▶ Listed records
>>>>>

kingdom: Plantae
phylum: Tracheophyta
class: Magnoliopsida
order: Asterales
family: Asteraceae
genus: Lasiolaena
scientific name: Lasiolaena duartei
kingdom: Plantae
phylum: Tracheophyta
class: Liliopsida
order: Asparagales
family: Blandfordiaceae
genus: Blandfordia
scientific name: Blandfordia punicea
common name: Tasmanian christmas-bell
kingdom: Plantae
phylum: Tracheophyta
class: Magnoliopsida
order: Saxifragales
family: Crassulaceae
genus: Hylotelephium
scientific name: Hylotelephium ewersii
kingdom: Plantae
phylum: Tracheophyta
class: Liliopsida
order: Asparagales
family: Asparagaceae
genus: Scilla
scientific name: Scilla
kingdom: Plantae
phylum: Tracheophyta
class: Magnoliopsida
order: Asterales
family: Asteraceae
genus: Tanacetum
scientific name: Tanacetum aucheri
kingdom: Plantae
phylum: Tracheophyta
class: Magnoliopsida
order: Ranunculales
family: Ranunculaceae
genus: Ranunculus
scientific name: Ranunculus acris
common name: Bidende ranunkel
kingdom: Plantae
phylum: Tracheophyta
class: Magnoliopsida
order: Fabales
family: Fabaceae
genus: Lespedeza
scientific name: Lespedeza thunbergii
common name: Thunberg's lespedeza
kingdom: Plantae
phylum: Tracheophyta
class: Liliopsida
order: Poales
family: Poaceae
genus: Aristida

<<<<<

▶ Exercise objective
Write out every line of each entry above, word for word.

▶ Problem solution
kingdom: Plantae
phylum: Tracheophyta
class: Magnoliopsida
order: Asterales
family: Asteraceae
genus: Lasiolaena
scientific name: Lasiolaena duartei
kingdom: Plantae
phylum: Tracheophyta
class: Liliopsida
order: Asparagales
family: Blandfordiaceae
genus: Blandfordia
scientific name: Blandfordia punicea
common name: Tasmanian christmas-bell
kingdom: Plantae
phylum: Tracheophyta
class: Magnoliopsida
order: Saxifragales
family: Crassulaceae
genus: Hylotelephium
scientific name: Hylotelephium ewersii
kingdom: Plantae
phylum: Tracheophyta
class: Liliopsida
order: Asparagales
family: Asparagaceae
genus: Scilla
scientific name: Scilla
kingdom: Plantae
phylum: Tracheophyta
class: Magnoliopsida
order: Asterales
family: Asteraceae
genus: Tanacetum
scientific name: Tanacetum aucheri
kingdom: Plantae
phylum: Tracheophyta
class: Magnoliopsida
order: Ranunculales
family: Ranunculaceae
genus: Ranunculus
scientific name: Ranunculus acris
common name: Bidende ranunkel
kingdom: Plantae
phylum: Tracheophyta
class: Magnoliopsida
order: Fabales
family: Fabaceae
genus: Lespedeza
scientific name: Lespedeza thunbergii
common name: Thunberg's lespedeza
kingdom: Plantae
phylum: Tracheophyta
class: Liliopsida
order: Poales
family: Poaceae
genus: Aristida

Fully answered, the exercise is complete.